Another item that's got home builders in suspense is interest rates. Ben Bernanke, the new guy at the Federal Reserve's helm, hasn't so far meddled with former chairman Alan Greenspan's longstanding interest rate increase program. Another quarter percent here, another there, and we might be done, but not knowing the final ceiling, and what impact that will have on 30-year mortgage rates, it's hard to predict where affordability will be by year end.

So purer gross margin visibility is hostage not only demand benchmarks minus investors, but also adjusted for who the market may have leave behind as interest rates notch upward.

A third reason big builders' leadership may feel they're in purgatory traces to the overhead and costs of sales lines on their own balance sheets. With spigots turned to full volume as has been the case for the past several years, there's only so much companies could accomplish on the cost side of the equation. In the rush to open communities—almost 500 new neighborhoods in the past 12 months among just the 21 public companies we cover in this year's BIG BUILDER 2006 Public Report Card starting on page 60—overheads balloon, but as markets moderate, it will be bean-counter heaven.

In the sudden doldrums of market correction, the first instinct is to slash costs and head downward trends off at some figurative Y axis. Talent may feel as if it's a back-burner issue as the need for redeployment and rightsizing emerges, but it's more critical than ever to have the people who can win on a dare.

Yes, what's called opportunity is baked into overheads and cost of sales these days, but waiting just long enough to get clearer on the where and how much of moderation might be the way to go.

A fourth unknown has newly emerged in the big builder pantheon as challenge seeps into the market.
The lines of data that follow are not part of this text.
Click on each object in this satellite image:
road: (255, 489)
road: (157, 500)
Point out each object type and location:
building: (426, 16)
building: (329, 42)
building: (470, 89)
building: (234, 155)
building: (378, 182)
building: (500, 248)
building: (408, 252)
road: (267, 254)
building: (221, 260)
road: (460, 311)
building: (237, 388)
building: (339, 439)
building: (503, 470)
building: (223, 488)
It's called competition, a concept hardly known in an industry that has meted universal favor and blessings on almost all comers in almost all markets over the past few years.

Succinctly, Credit Suisse First Boston home building analyst Ivy Zelman puts it this way: “The bull run of home prices over the last three to five years has rendered differentiation in business models unnecessary.”
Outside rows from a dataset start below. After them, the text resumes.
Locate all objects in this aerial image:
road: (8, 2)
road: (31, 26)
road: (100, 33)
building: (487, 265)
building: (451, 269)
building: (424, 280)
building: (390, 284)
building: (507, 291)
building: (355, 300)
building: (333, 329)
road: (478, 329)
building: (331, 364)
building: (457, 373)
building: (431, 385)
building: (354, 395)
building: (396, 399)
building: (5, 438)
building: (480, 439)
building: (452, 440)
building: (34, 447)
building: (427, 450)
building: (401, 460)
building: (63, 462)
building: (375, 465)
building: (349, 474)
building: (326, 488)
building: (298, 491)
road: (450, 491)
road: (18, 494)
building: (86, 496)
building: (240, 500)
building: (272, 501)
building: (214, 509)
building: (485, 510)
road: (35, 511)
But now, like a greenroom full of Mr. Universe contestants, muscular balance sheets rippling and strategies preening for their moment to shine, the nation's leading public builders are going to need to go through their next challenge as solo acts.

Meanwhile, in our Public Builder Report Card, let your eyes look one final time at public behavior at its finest moment of all. As if two-year statistical comparisons aren't impressive enough, in 36 months, our basket of 21 publicly traded home builders has jumped 60 percent in revenues, an increase of $43 billion; have increased in home closings by 31 percent, a jump of 80,000 homes, and collectively, have achieved a 42 percent increase in backlogged home sales, an increase of 56,000 homes in backlog. Now that's good public behavior.